- Gunjanagar Location in Nepal
- Coordinates: 27°39′N 84°18′E﻿ / ﻿27.65°N 84.30°E
- Country: Nepal
- Province: Bagmati Province
- District: Chitwan District

Population (1991)
- • Total: 11,076
- Time zone: UTC+5:45 (Nepal Time)

= Gunjanagar =

Gunjanagar is a town in Bharatpur, Chitwan in Bagmati Province of southern Nepal. The former Gunjanagar VDC and Saradanagar VDC were merged on 18 May 2014 to form new Chitrawan Municipality, which later was merged with Bharatpur. At the time of the 1991 Nepal census it had a population of 11,076 people living in 2025 individual households.

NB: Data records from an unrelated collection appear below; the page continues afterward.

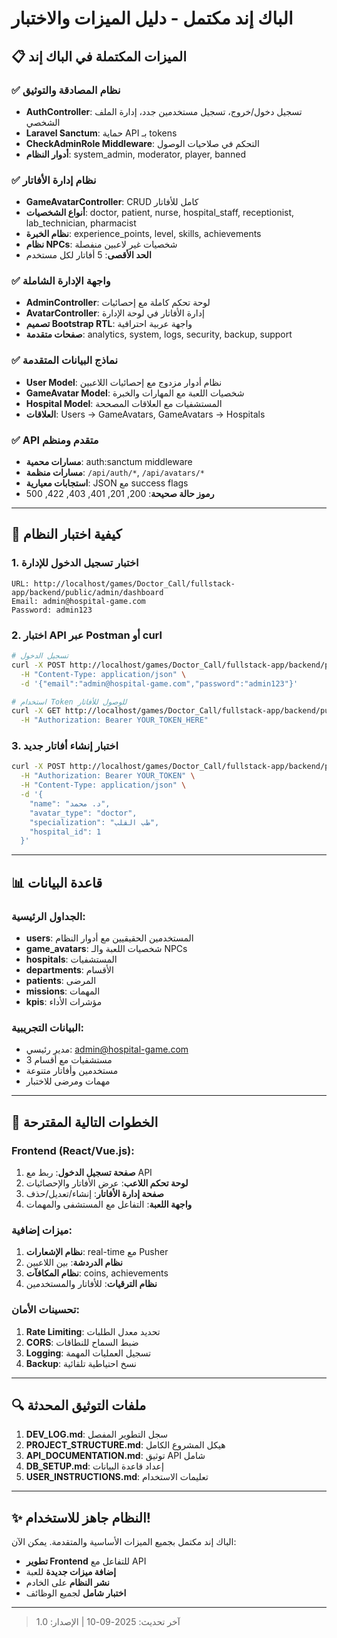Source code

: # الباك إند مكتمل - دليل الميزات والاختبار

## 📋 الميزات المكتملة في الباك إند

### ✅ نظام المصادقة والتوثيق
- **AuthController**: تسجيل دخول/خروج، تسجيل مستخدمين جدد، إدارة الملف الشخصي
- **Laravel Sanctum**: حماية API بـ tokens
- **CheckAdminRole Middleware**: التحكم في صلاحيات الوصول
- **أدوار النظام**: system_admin, moderator, player, banned

### ✅ نظام إدارة الأفاتار
- **GameAvatarController**: CRUD كامل للأفاتار
- **أنواع الشخصيات**: doctor, patient, nurse, hospital_staff, receptionist, lab_technician, pharmacist
- **نظام الخبرة**: experience_points, level, skills, achievements
- **نظام NPCs**: شخصيات غير لاعبين منفصلة
- **الحد الأقصى**: 5 أفاتار لكل مستخدم

### ✅ واجهة الإدارة الشاملة
- **AdminController**: لوحة تحكم كاملة مع إحصائيات
- **AvatarController**: إدارة الأفاتار في لوحة الإدارة
- **تصميم Bootstrap RTL**: واجهة عربية احترافية
- **صفحات متقدمة**: analytics, system, logs, security, backup, support

### ✅ نماذج البيانات المتقدمة
- **User Model**: نظام أدوار مزدوج مع إحصائيات اللاعبين
- **GameAvatar Model**: شخصيات اللعبة مع المهارات والخبرة
- **Hospital Model**: المستشفيات مع العلاقات المصححة
- **العلاقات**: Users → GameAvatars, GameAvatars → Hospitals

### ✅ API متقدم ومنظم
- **مسارات محمية**: auth:sanctum middleware
- **مسارات منظمة**: `/api/auth/*`, `/api/avatars/*`
- **استجابات معيارية**: JSON مع success flags
- **رموز حالة صحيحة**: 200, 201, 401, 403, 422, 500

---

## 🔧 كيفية اختبار النظام

### 1. اختبار تسجيل الدخول للإدارة
```
URL: http://localhost/games/Doctor_Call/fullstack-app/backend/public/admin/dashboard
Email: admin@hospital-game.com
Password: admin123
```

### 2. اختبار API عبر Postman أو curl
```bash
# تسجيل الدخول
curl -X POST http://localhost/games/Doctor_Call/fullstack-app/backend/public/api/auth/login \
  -H "Content-Type: application/json" \
  -d '{"email":"admin@hospital-game.com","password":"admin123"}'

# استخدام Token للوصول للأفاتار
curl -X GET http://localhost/games/Doctor_Call/fullstack-app/backend/public/api/avatars \
  -H "Authorization: Bearer YOUR_TOKEN_HERE"
```

### 3. اختبار إنشاء أفاتار جديد
```bash
curl -X POST http://localhost/games/Doctor_Call/fullstack-app/backend/public/api/avatars \
  -H "Authorization: Bearer YOUR_TOKEN" \
  -H "Content-Type: application/json" \
  -d '{
    "name": "د. محمد",
    "avatar_type": "doctor",
    "specialization": "طب القلب",
    "hospital_id": 1
  }'
```

---

## 📊 قاعدة البيانات

### الجداول الرئيسية:
- **users**: المستخدمين الحقيقيين مع أدوار النظام
- **game_avatars**: شخصيات اللعبة والـ NPCs
- **hospitals**: المستشفيات
- **departments**: الأقسام
- **patients**: المرضى
- **missions**: المهمات
- **kpis**: مؤشرات الأداء

### البيانات التجريبية:
- مدير رئيسي: admin@hospital-game.com
- 3 مستشفيات مع أقسام
- مستخدمين وأفاتار متنوعة
- مهمات ومرضى للاختبار

---

## 🚀 الخطوات التالية المقترحة

### Frontend (React/Vue.js):
1. **صفحة تسجيل الدخول**: ربط مع API
2. **لوحة تحكم اللاعب**: عرض الأفاتار والإحصائيات
3. **صفحة إدارة الأفاتار**: إنشاء/تعديل/حذف
4. **واجهة اللعبة**: التفاعل مع المستشفى والمهمات

### ميزات إضافية:
1. **نظام الإشعارات**: real-time مع Pusher
2. **نظام الدردشة**: بين اللاعبين
3. **نظام المكافآت**: coins, achievements
4. **نظام الترقيات**: للأفاتار والمستخدمين

### تحسينات الأمان:
1. **Rate Limiting**: تحديد معدل الطلبات
2. **CORS**: ضبط السماح للنطاقات
3. **Logging**: تسجيل العمليات المهمة
4. **Backup**: نسخ احتياطية تلقائية

---

## 🔍 ملفات التوثيق المحدثة

1. **DEV_LOG.md**: سجل التطوير المفصل
2. **PROJECT_STRUCTURE.md**: هيكل المشروع الكامل
3. **API_DOCUMENTATION.md**: توثيق API شامل
4. **DB_SETUP.md**: إعداد قاعدة البيانات
5. **USER_INSTRUCTIONS.md**: تعليمات الاستخدام

---

## ✨ النظام جاهز للاستخدام!

الباك إند مكتمل بجميع الميزات الأساسية والمتقدمة. يمكن الآن:
- **تطوير Frontend** للتفاعل مع API
- **إضافة ميزات جديدة** للعبة
- **نشر النظام** على الخادم
- **اختبار شامل** لجميع الوظائف

---

> آخر تحديث: 2025-09-10 | الإصدار: 1.0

It is an agricultural area located in the western part of Chitwan District and is about 161 km southwest of Kathmandu, the capital of Nepal. This village is situated in about 15 km west of Bharatpur Municipality (Mishra PN, Ghimire TR. Intestinal Parasites and Haemoglobin Concentration in the people of two different Areas of Nepal. Journal of Nepal Health Research Council. 2005). It is surrounded by the Sharadanagar VDC in the east, Shukranagar VDC in the south and Dibyanagar VDC in the west and Narayani River in the north (Mishra PN, Ghimire TR. Intestinal Parasites and Haemoglobin Concentration in the people of two different Areas of Nepal. Journal of Nepal Health Research Council 2005). The major schools in Gunjanagar are Gunjanagar Higher Secondary School and Vimnagar Higher Secondary School. Laligurans, Himalayan, Janapratiban are private schools. There is a Sanskrit School in the Ram Mandir area, Gunjanagar ward number 2 nearby Ward Office (Currently Bharatpur Municipality Ward Number 18). Influential politicians of Gunjanagar are Tek Bahadur Ghale, Bishnu Bilas Dhakal, Dilip Kumar (DK) Shahi, and others. The village is ethnically diverse and rich. Bahun (eg, Ghimire), Chhetri, Gurung (eg, Ghale), Tamang (eg, Lama), Newar (eg, Shrestha) are the major groups in the village. Historically, people from Lamjung, Tanahu, and Gorkha came to this village as migrant and permanent residents. Later people from other districts like Syangja, Baglung, Parbat migrated there for a living. Historically, geographically, politically, and economically, Gunjanagar is one of the more important areas in central Nepal.